Activity:
Set down a faithful copy of every record, and skip the pictures in it.

Material supplied:
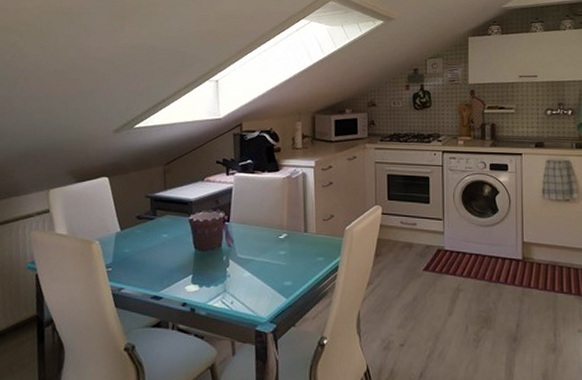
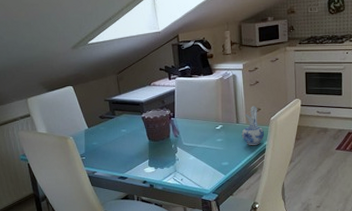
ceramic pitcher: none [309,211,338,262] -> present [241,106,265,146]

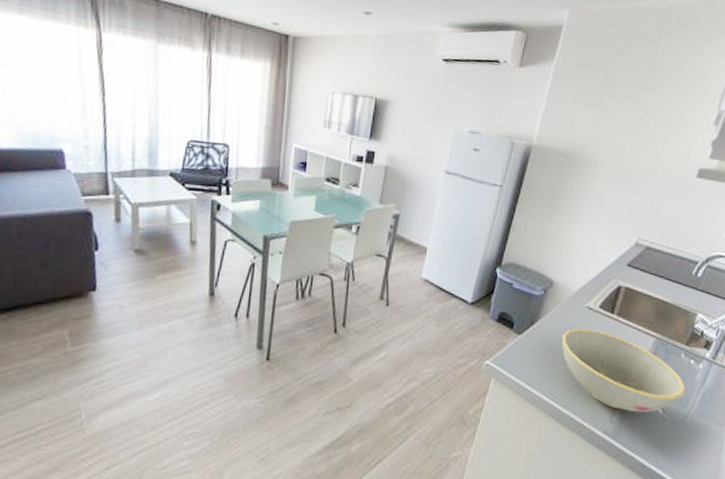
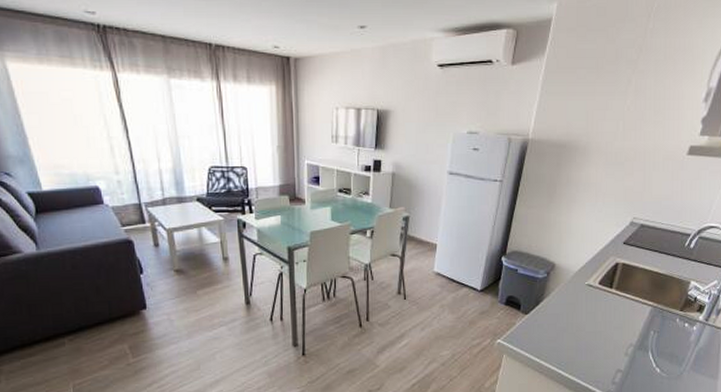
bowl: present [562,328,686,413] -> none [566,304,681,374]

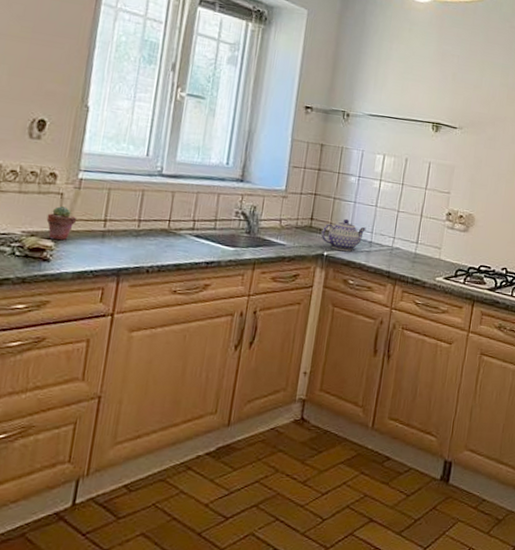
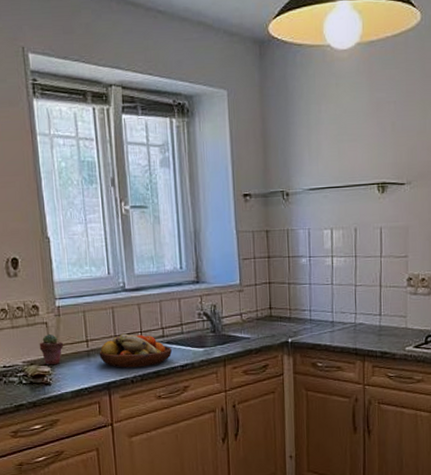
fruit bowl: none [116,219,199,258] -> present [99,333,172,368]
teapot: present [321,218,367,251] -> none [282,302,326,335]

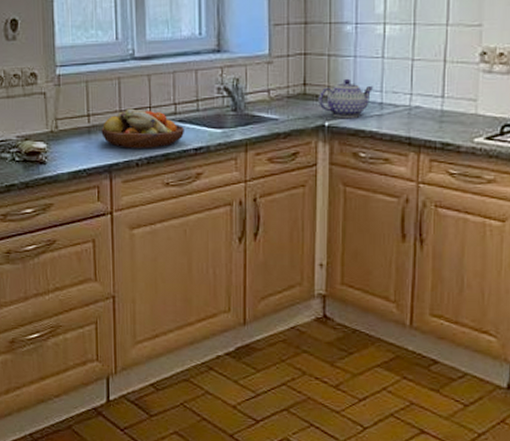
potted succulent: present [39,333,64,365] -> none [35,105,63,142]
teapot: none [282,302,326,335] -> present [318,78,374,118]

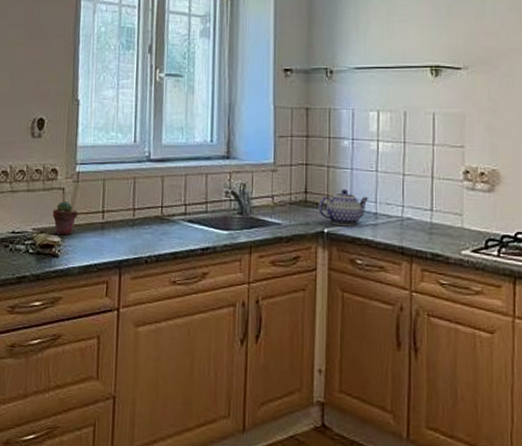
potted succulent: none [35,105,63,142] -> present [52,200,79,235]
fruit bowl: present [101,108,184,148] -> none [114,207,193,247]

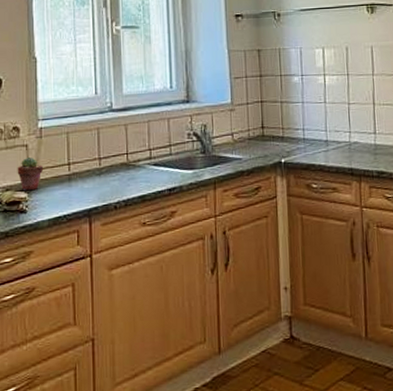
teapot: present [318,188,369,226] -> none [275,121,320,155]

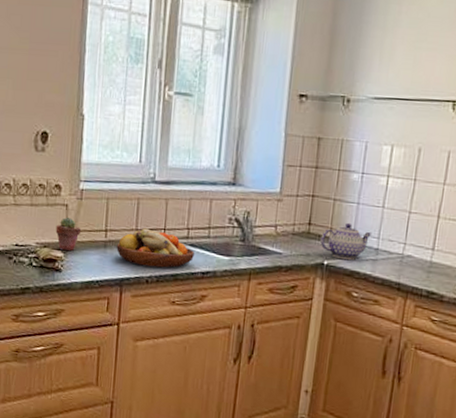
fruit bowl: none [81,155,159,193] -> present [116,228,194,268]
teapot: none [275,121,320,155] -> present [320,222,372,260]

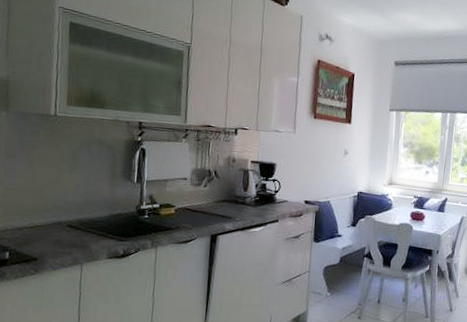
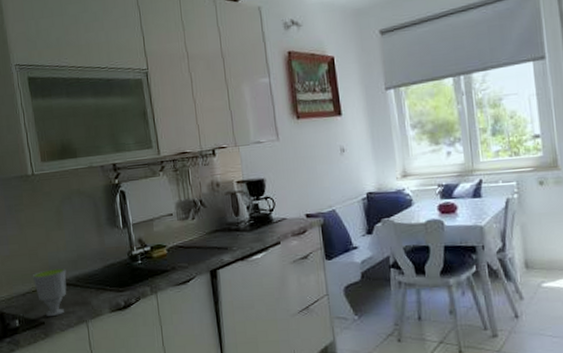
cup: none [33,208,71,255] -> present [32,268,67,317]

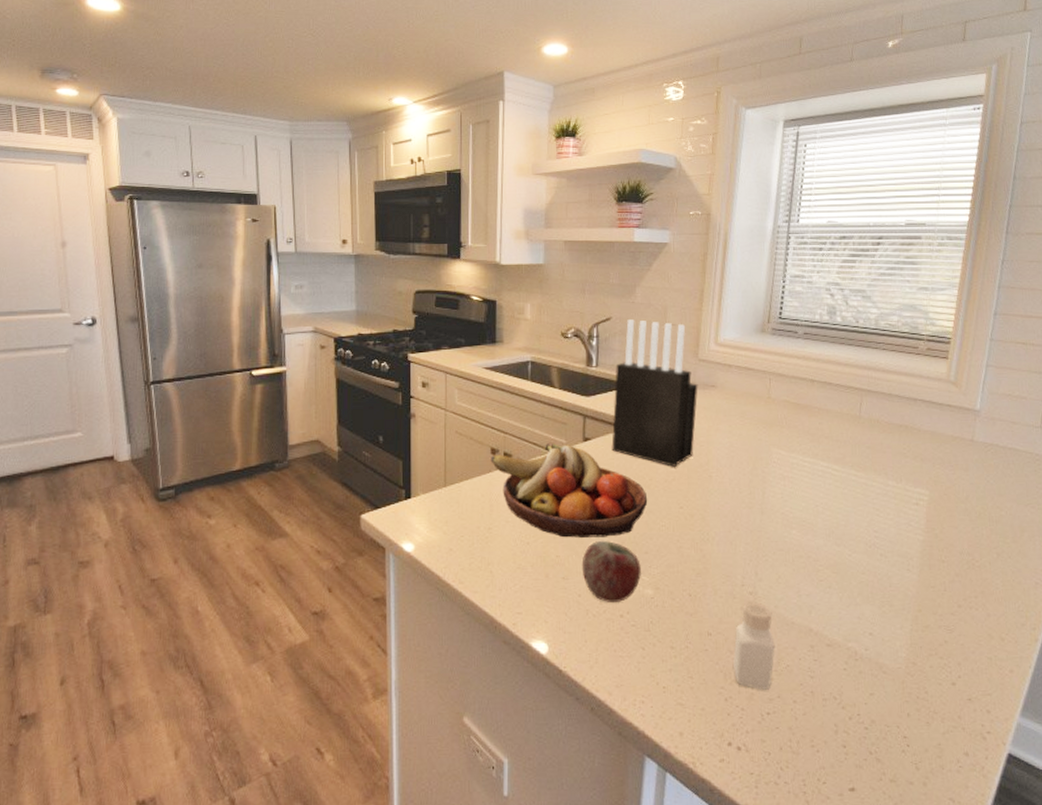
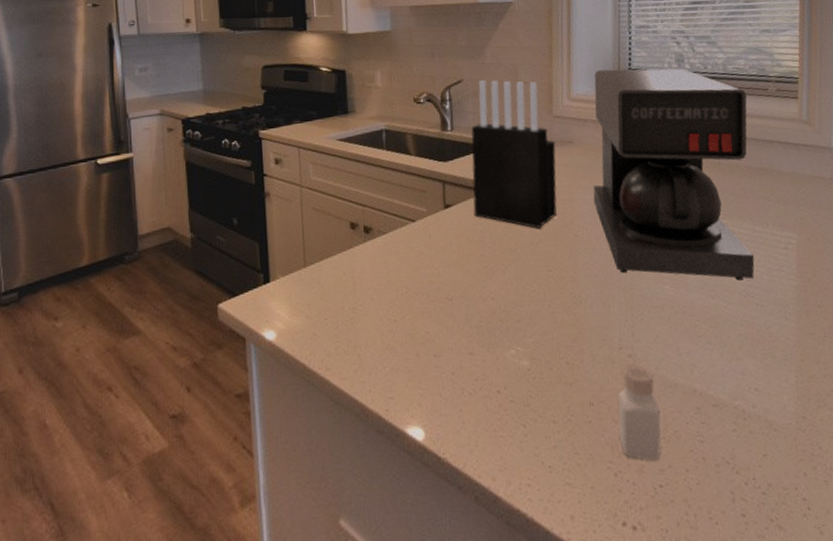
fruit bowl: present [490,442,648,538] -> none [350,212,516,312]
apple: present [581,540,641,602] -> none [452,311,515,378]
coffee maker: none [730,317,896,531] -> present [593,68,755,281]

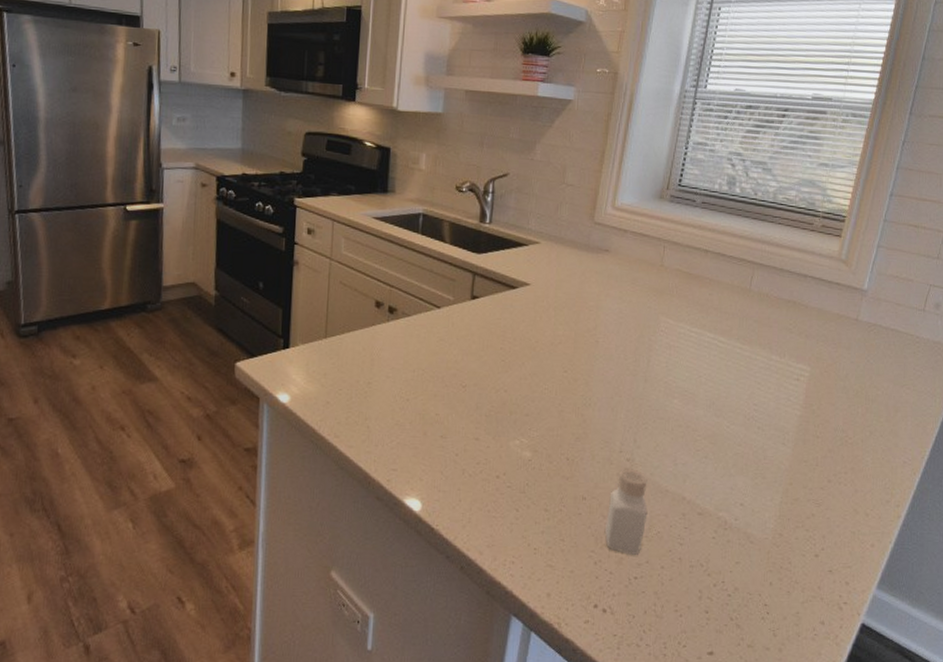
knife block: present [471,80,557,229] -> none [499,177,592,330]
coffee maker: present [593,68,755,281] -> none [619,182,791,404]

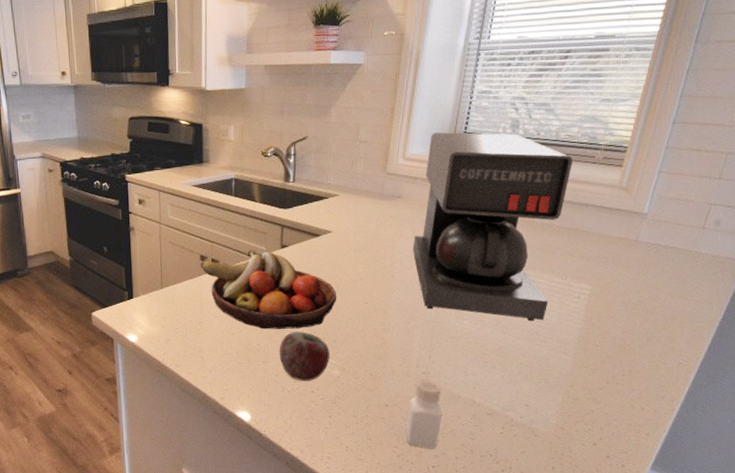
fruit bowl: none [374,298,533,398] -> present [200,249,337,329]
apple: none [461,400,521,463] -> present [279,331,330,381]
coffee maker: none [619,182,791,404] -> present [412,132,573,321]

Your response:
ceramic pitcher: none [309,211,338,262] -> present [241,106,265,146]

bowl: present [562,328,686,413] -> none [566,304,681,374]

fruit bowl: none [116,219,199,258] -> present [99,333,172,368]
teapot: present [321,218,367,251] -> none [282,302,326,335]

potted succulent: present [39,333,64,365] -> none [35,105,63,142]
teapot: none [282,302,326,335] -> present [318,78,374,118]

potted succulent: none [35,105,63,142] -> present [52,200,79,235]
fruit bowl: present [101,108,184,148] -> none [114,207,193,247]

teapot: present [318,188,369,226] -> none [275,121,320,155]

fruit bowl: none [81,155,159,193] -> present [116,228,194,268]
teapot: none [275,121,320,155] -> present [320,222,372,260]

cup: none [33,208,71,255] -> present [32,268,67,317]

fruit bowl: present [490,442,648,538] -> none [350,212,516,312]
apple: present [581,540,641,602] -> none [452,311,515,378]
coffee maker: none [730,317,896,531] -> present [593,68,755,281]

knife block: present [471,80,557,229] -> none [499,177,592,330]
coffee maker: present [593,68,755,281] -> none [619,182,791,404]

fruit bowl: none [374,298,533,398] -> present [200,249,337,329]
apple: none [461,400,521,463] -> present [279,331,330,381]
coffee maker: none [619,182,791,404] -> present [412,132,573,321]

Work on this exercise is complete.